- **Page text**

HMS: That’s a special origin story.

DG: Many of the songs are more classic sounding, but there’s one by this [secret] artist who I love and I needed to be invented enough.

HMS: That’s a whole question to approach when doing covers, and something that’s not easy, I’m sure. I heard the cover for “I Talk to the Wind” and thought that sounded really cool. What made you decide to cover that song? And I think there was a charity connection for that one?

DG: Yes, that one came out on Bandcamp, so whatever I made on that one went to Black Health Alliance, which is based in Toronto. I was happy to donate that money. That song was really fun to sing. We started to play that song in November last year on tour, and it’s been a song I’ve known for maybe 12 years, when I discovered King Crimson. When I was first buying albums, I heard about it from a friend of mine, and this song always spoke to me.

When we performed that song on tour, I liked the way we would play it, with just me and my guitarist, and he would sing the verses with me. It was quite nice.

HMS: It’s a great modern folk feel, with a lot of warmth to it. Was it hard for you to choose the other songs to go on the covers album, or did you already kind of have a set of songs that you were fond of?

- **What this exercise asks**
- 1) Which band, city, organization, and online platform does the interview mention by name?
- 2) Transcribe the interview word for word. Begin at the words "HMS: It’s a" and stop after "were fond of?".

- **Material provided**
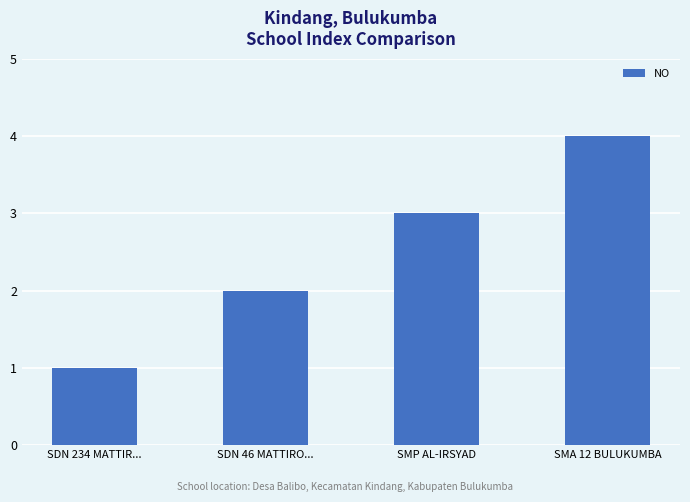

Between SMP AL-IRSYAD and SMA 12 BULUKUMBA, which is larger?

SMA 12 BULUKUMBA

- **Replies**
- 1) King Crimson, Toronto, Black Health Alliance, Bandcamp

- 2)
HMS: It’s a great modern folk feel, with a lot of warmth to it. Was it hard for you to choose the other songs to go on the covers album, or did you already kind of have a set of songs that you were fond of?